* **Page extract**
>>>>>

= Richard Ollard =

British historian and biographer (1923–2007)

Richard Ollard (9 November 1923 - 21 January 2007) was an English historian and biographer. He is best known for his work on the English Restoration period.

==Life==
Richard Laurence Ollard was born in Yorkshire on 9 November 1923, the son of Rev Dr S. L. Ollard, an Anglican clergyman. He was educated at Eton College where he was a King's Scholar. He joined the Navy during the Second World War and won an exhibition to New College, Oxford at its conclusion.

For twelve years from 1948 to 1959 Ollard taught history at the Royal Naval College, Greenwich in London. In 1960 he joined the publisher Collins as a senior editor, where he worked until his retirement in 1983. "One might not guess from his otherwise comprehensive obituaries of Penelope Fitzgerald or Carlo Cipolla, or his articles on Fernand Braudel or Patrick O'Brian, Ollard's pioneering role in publishing such authors. That his identification and retention of the best of them was of such a long-term benefit to Collins was largely due to his encouragement of a younger generation of editors who thus maintained continuity."

<<<<<

* **Supplied material**

>>>>>

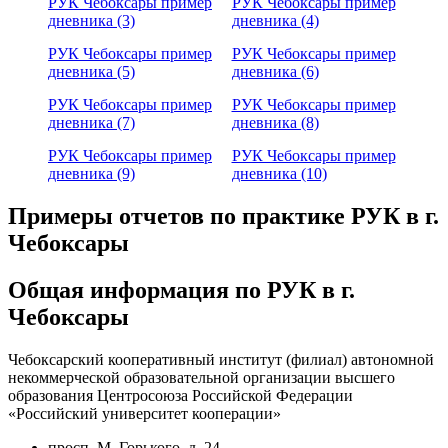
РУК Чебоксары пример
РУК Чебоксары пример
дневника (3)
дневника (4)
РУК Чебоксары пример
РУК Чебоксары пример
дневника (5)
дневника (6)
РУК Чебоксары пример
РУК Чебоксары пример
дневника (7)
дневника (8)
РУК Чебоксары пример
РУК Чебоксары пример
дневника (9)
дневника (10)
Примеры отчетов по практике РУК в г.
Чебоксары
Общая информация по РУК в г.
Чебоксары
Чебоксарский кооперативный институт (филиал) автономной
некоммерческой образовательной организации высшего
образования Центросоюза Российской Федерации
«Российский университет кооперации»
просп. М. Горького, д. 24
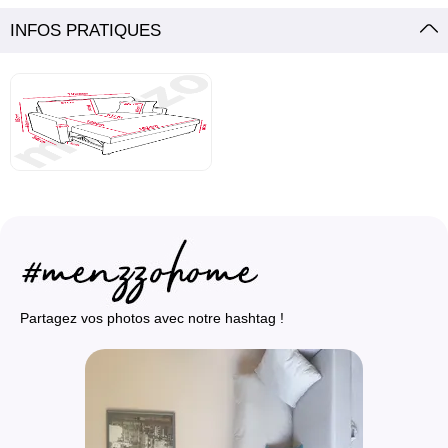
INFOS PRATIQUES
Partagez vos photos avec notre hashtag !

<<<<<

* **Tasks to complete**
1. According to the Richard Ollard article, where did Ollard teach history from 1948 to 1959?
2. Write the next part of the Richard Ollard article, picking up after its last sentence.
The records come from a different source than the Richard Ollard article.

* **Answer list**
1. At the Royal Naval College, Greenwich in London.

2.
After his retirement from Collins he continued to research and publish widely and lived in Morecombelake, Dorset. He died of leukaemia on 21 January 2007. Richard was married to Mary (née Riddell) for 53 years & left 3 children & 5 grandchildren.

==Interests and achievements==
- In 1992 he was awarded the Caird Medal by the Trustees of the National Maritime Museum.
- In 1997 he was joint winner of the Heywood Hill Prize for a lifetime's contribution to the pleasure of reading.
- Fellow of the Royal Society of Literature (FRSL)
- Fellow of the Society of Antiquaries of London (FSA)
- Past Vice President of the Navy Records Society
- An honorary member of the Samuel Pepys Club

==Selected publications==
- The Escape of Charles II (1966; rep. 1986), which combines historical rigour with a lively account of the period and the immediate aftermath of the Battle of Worcester
- Man of War: Sir Robert Holmes and the Restoration Navy (1969; rep. 2001)
- Pepys: A Biography (1974; rev. 1991)
- This War Without an Enemy: A History of the English Civil Wars (1976)
- The Image of the King: Charles I and Charles II (1979; rep. 2001)
- An English Education: A Perspective of Eton (1982)
- Clarendon and His Friends (1988)
- Clarendon's Four Portraits: George Digby, John Berkeley, Henry Jermyn, Henry Bennet (editor, 1989)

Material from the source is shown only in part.